EU project MIRAGE to develop optical interconnect technology for terabit data links

MIRAGE - a new project supported by the Seventh Framework Programme (FP7), Information and Communication Technologies (ICT) of the European Commission (EC) - was launched recently with the goal of developing next-generation optical interconnect technology for terabit data links.

Focusing on optical rack-to-rack and board-to-board interconnects, the three-year research project brings together seven academic and industrial partners in the optical value chain. Headed by Greece’s National Technical University of Athens, partners also include the Aristotle University of Thessaloniki in Greece; nanoelectronics research institute Imec of Leuven, Belgium; UK-based OptoScribe Ltd; Austriamicrosystems AG; and Aachen-based AMO GmbH and Technische Universität München in Germany. The project’s total budget is €4.17m, including €3m from the EC.

Today the internet is morphing into a content-centric network with billions of users demanding ubiquitous, instant access to vast amounts of data. In this new networking paradigm, the hot spots are the data centers, where the bulk of the information is residing. These data centers may consist of hundreds or even thousands of servers interconnected with each other. The content providers are in a constant race to increase this interconnection speed to improve the delivery of the data to the end user.

MIRAGE’s aim is to increase the optical interconnect speed, which currently tops at around 140Gb/s per link, and bring it to the terabit realm. To do so, the program will tackle the issues that still have to be solved to develop technology suitable for commercial adoption. For example, it will look into high-speed VCSELs (vertical-cavity surface-emitting laser), low-energy electronic drivers, a flexible motherboard technology that allows new functionalities such as wavelength multiplexing, multi-level modulation and multi-core fibre coupling, and ways to introduce new degrees of parallelization into the optical interconnects. In addition, project partners will develop new assembly processes based on 3D integration of electronic and optical components to effectively blend silicon, glass and III-V photonic elements with CMOS silicon electronic drivers. 

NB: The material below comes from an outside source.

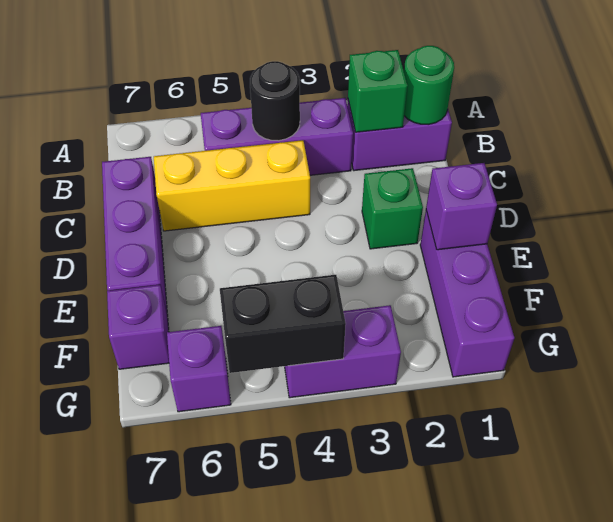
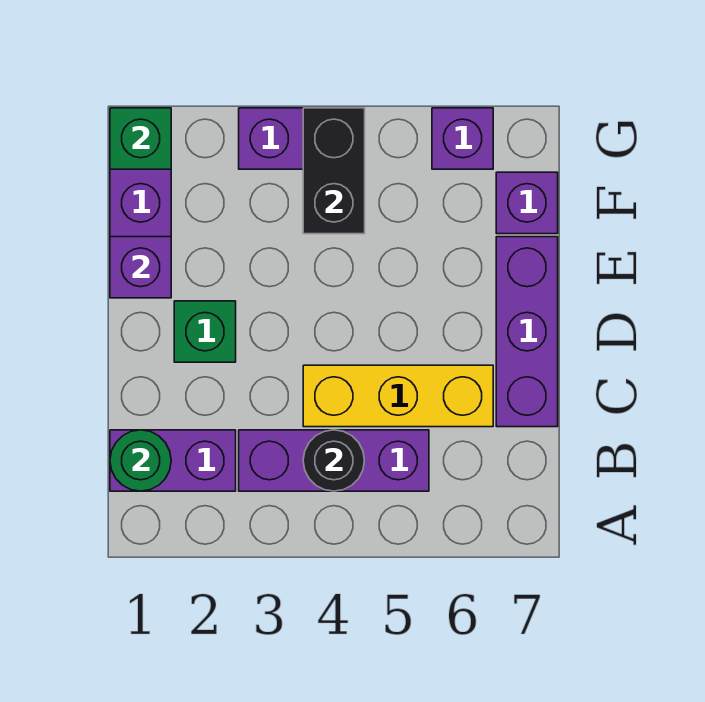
green brick B2 level 2 -> green brick G1 level 2
black brick G4:G5 level 2 -> black brick F4:G4 level 2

As part of the project, Imec’s associated lab at Ghent University will develop the dedicated high-speed low-power VCSEL driver array and the transimpedance amplifier (TIA) array. In these IC designs, Imec will focus on the close integration and matching of the drivers with the corresponding VCSEL/photodiode arrays. Its team aims to co-optimize the electronic circuits, parasitic elements, interconnects and optical-electronic-optical component parameters to take advantage of the various new technologies developed by the MIRAGE consortium.

In addition, Imec will develop a methodology to simplify bonding the MIRAGE active add-ons to the silicon platform. Particularly for the VCSEL and photodiode bonding, tight alignment tolerances usually require costly equipment, whereas the large distance between VCSELs and waveguides necessitates the use of microlenses to account for beam divergence. MIRAGE will tackle these cost factors with a self-alignment assembly process based on microbumps.